Supplied material:

════

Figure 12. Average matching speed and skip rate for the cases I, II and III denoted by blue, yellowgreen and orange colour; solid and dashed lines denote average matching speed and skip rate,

════

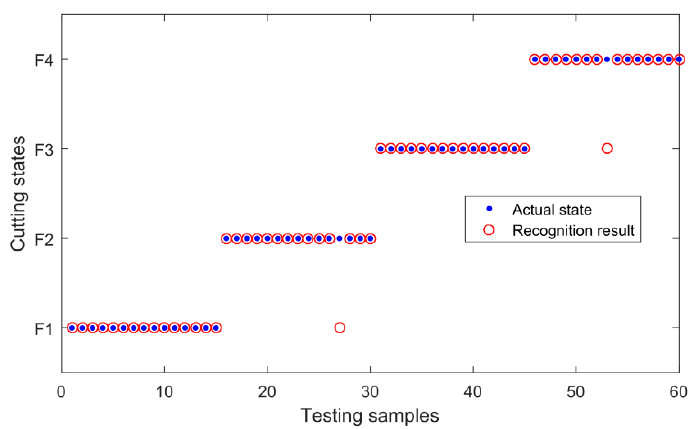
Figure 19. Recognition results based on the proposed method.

════

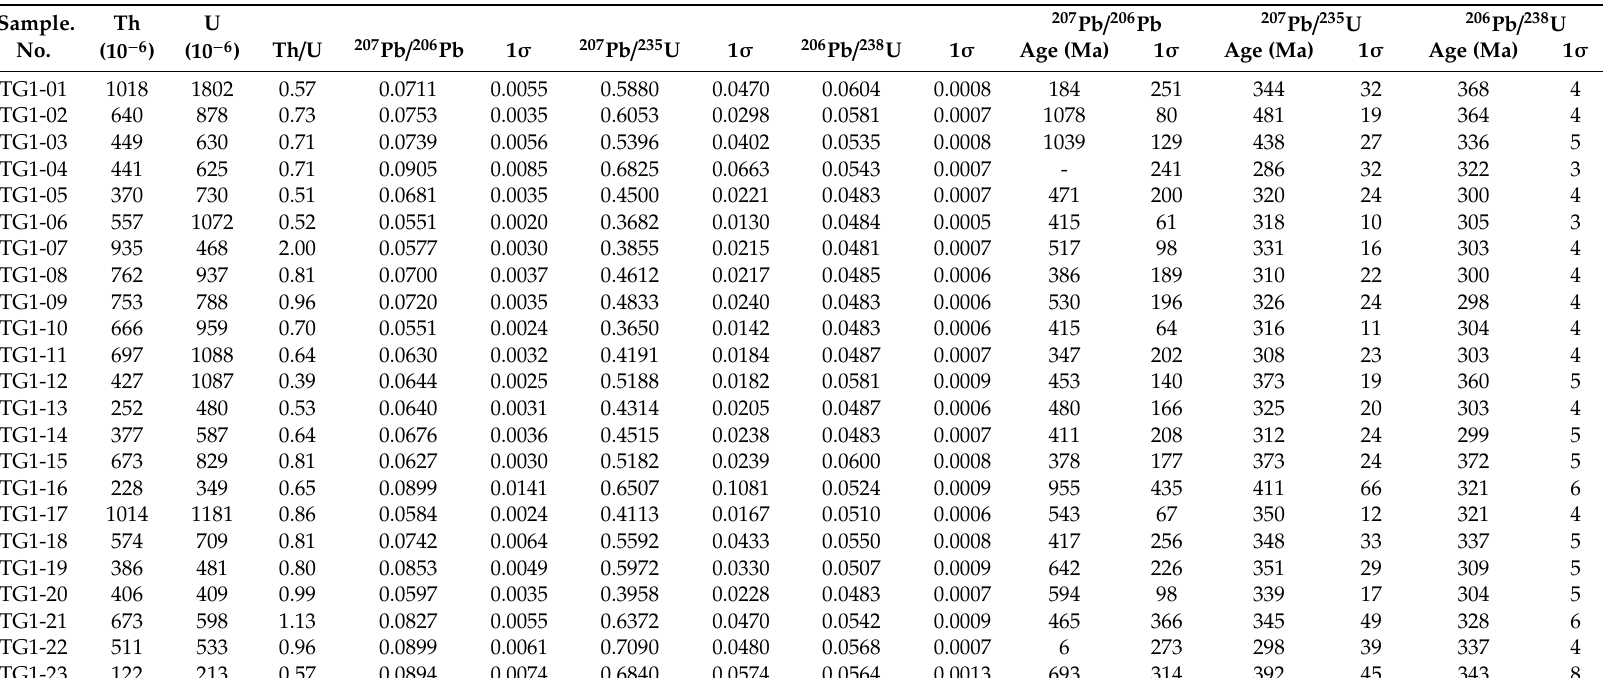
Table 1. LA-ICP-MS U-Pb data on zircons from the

════

How to complete this task:
All of the lines above that carry the string "Figure" need to be found and copied.

Response to this task:
Figure 12. Average matching speed and skip rate for the cases I, II and III denoted by blue, yellowgreen and orange colour; solid and dashed lines denote average matching speed and skip rate,
Figure 19. Recognition results based on the proposed method.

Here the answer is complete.